**WORK REQUIRED**
Set all the entries down again, unaltered.

# # # # # # #

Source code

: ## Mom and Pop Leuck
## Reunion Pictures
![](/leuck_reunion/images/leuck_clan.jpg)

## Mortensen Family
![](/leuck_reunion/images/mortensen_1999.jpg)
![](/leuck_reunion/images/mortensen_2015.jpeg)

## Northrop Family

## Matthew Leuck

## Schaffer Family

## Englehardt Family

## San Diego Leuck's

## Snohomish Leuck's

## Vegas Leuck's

# # # # # # #

**COMPLETED TASK**
Source code

: ## Mom and Pop Leuck
## Reunion Pictures
![](/leuck_reunion/images/leuck_clan.jpg)

## Mortensen Family
![](/leuck_reunion/images/mortensen_1999.jpg)
![](/leuck_reunion/images/mortensen_2015.jpeg)

## Northrop Family

## Matthew Leuck

## Schaffer Family

## Englehardt Family

## San Diego Leuck's

## Snohomish Leuck's

## Vegas Leuck's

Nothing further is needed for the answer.